TASK STATEMENT:
Exact copy, no pictures: output all the records that follow.

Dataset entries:
┄┄┄┄┄┄┄┄┄┄┄┄┄┄┄┄┄┄┄┄

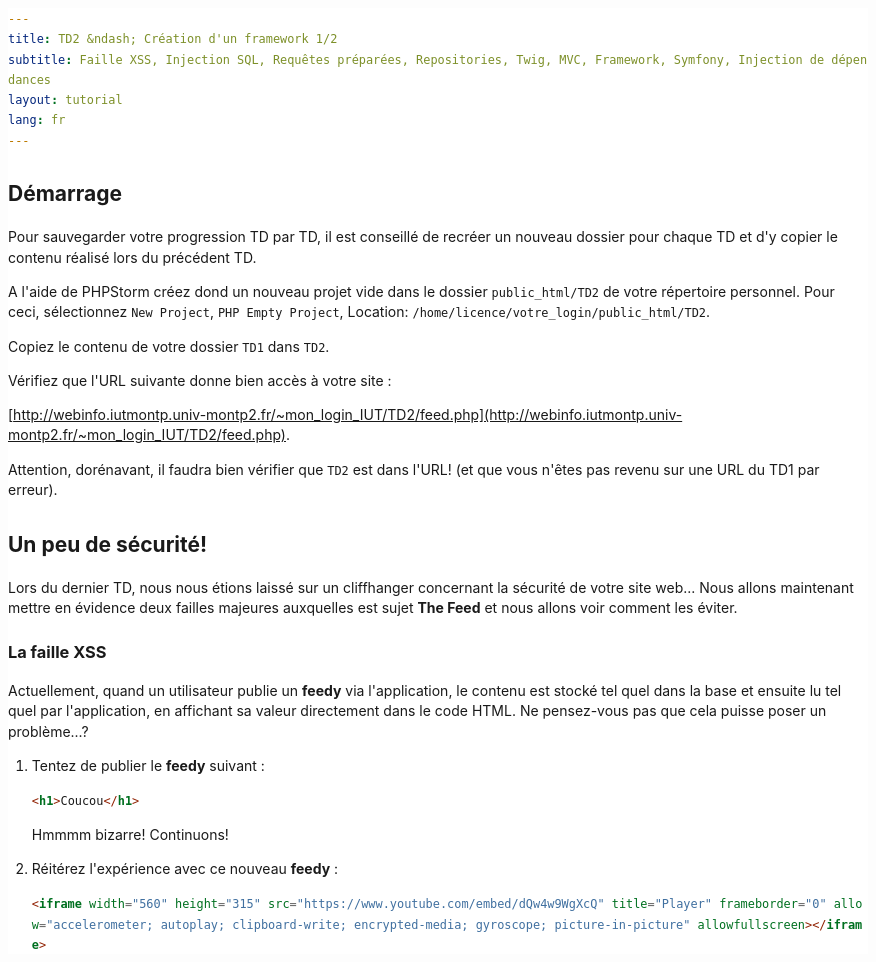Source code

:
 ```yaml
---
title: TD2 &ndash; Création d'un framework 1/2
subtitle: Faille XSS, Injection SQL, Requêtes préparées, Repositories, Twig, MVC, Framework, Symfony, Injection de dépendances
layout: tutorial
lang: fr
---
```


## Démarrage

Pour sauvegarder votre progression TD par TD, il est conseillé de recréer un nouveau dossier pour chaque TD et d'y copier le contenu réalisé lors du précédent TD.

A l'aide de PHPStorm créez dond un nouveau projet vide dans le dossier `public_html/TD2` 
de votre répertoire personnel. 
Pour ceci, sélectionnez `New Project`, `PHP Empty Project`, Location: `/home/licence/votre_login/public_html/TD2`.

Copiez le contenu de votre dossier `TD1` dans `TD2`.

Vérifiez que l'URL suivante donne bien accès à votre site : 

[http://webinfo.iutmontp.univ-montp2.fr/~mon_login_IUT/TD2/feed.php](http://webinfo.iutmontp.univ-montp2.fr/~mon_login_IUT/TD2/feed.php).

Attention, dorénavant, il faudra bien vérifier que `TD2` est dans l'URL! (et que vous n'êtes pas revenu sur une URL du TD1 par erreur).

## Un peu de sécurité!

Lors du dernier TD, nous nous étions laissé sur un cliffhanger concernant la sécurité de votre site web... Nous allons maintenant mettre en évidence deux failles majeures auxquelles est sujet **The Feed** et nous allons voir comment les éviter.

### La faille XSS

Actuellement, quand un utilisateur publie un **feedy** via l'application, le contenu est stocké tel quel dans la base et ensuite lu tel quel par l'application, en affichant sa valeur directement dans le code HTML. Ne pensez-vous pas que cela puisse poser un problème...? 

<div class="exercise">

1. Tentez de publier le **feedy** suivant :

   ```html
   <h1>Coucou</h1>
   ```

   Hmmmm bizarre! Continuons!

2. Réitérez l'expérience avec ce nouveau **feedy** :

   ```html
   <iframe width="560" height="315" src="https://www.youtube.com/embed/dQw4w9WgXcQ" title="Player" frameborder="0" allow="accelerometer; autoplay; clipboard-write; encrypted-media; gyroscope; picture-in-picture" allowfullscreen></iframe>
   ```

┄┄┄┄┄┄┄┄┄┄┄┄┄┄┄┄┄┄┄┄

ANSWER BELOW:
Source code

:
 ```yaml
---
title: TD2 &ndash; Création d'un framework 1/2
subtitle: Faille XSS, Injection SQL, Requêtes préparées, Repositories, Twig, MVC, Framework, Symfony, Injection de dépendances
layout: tutorial
lang: fr
---
```


## Démarrage

Pour sauvegarder votre progression TD par TD, il est conseillé de recréer un nouveau dossier pour chaque TD et d'y copier le contenu réalisé lors du précédent TD.

A l'aide de PHPStorm créez dond un nouveau projet vide dans le dossier `public_html/TD2` 
de votre répertoire personnel. 
Pour ceci, sélectionnez `New Project`, `PHP Empty Project`, Location: `/home/licence/votre_login/public_html/TD2`.

Copiez le contenu de votre dossier `TD1` dans `TD2`.

Vérifiez que l'URL suivante donne bien accès à votre site : 

[http://webinfo.iutmontp.univ-montp2.fr/~mon_login_IUT/TD2/feed.php](http://webinfo.iutmontp.univ-montp2.fr/~mon_login_IUT/TD2/feed.php).

Attention, dorénavant, il faudra bien vérifier que `TD2` est dans l'URL! (et que vous n'êtes pas revenu sur une URL du TD1 par erreur).

## Un peu de sécurité!

Lors du dernier TD, nous nous étions laissé sur un cliffhanger concernant la sécurité de votre site web... Nous allons maintenant mettre en évidence deux failles majeures auxquelles est sujet **The Feed** et nous allons voir comment les éviter.

### La faille XSS

Actuellement, quand un utilisateur publie un **feedy** via l'application, le contenu est stocké tel quel dans la base et ensuite lu tel quel par l'application, en affichant sa valeur directement dans le code HTML. Ne pensez-vous pas que cela puisse poser un problème...? 

<div class="exercise">

1. Tentez de publier le **feedy** suivant :

   ```html
   <h1>Coucou</h1>
   ```

   Hmmmm bizarre! Continuons!

2. Réitérez l'expérience avec ce nouveau **feedy** :

   ```html
   <iframe width="560" height="315" src="https://www.youtube.com/embed/dQw4w9WgXcQ" title="Player" frameborder="0" allow="accelerometer; autoplay; clipboard-write; encrypted-media; gyroscope; picture-in-picture" allowfullscreen></iframe>
   ```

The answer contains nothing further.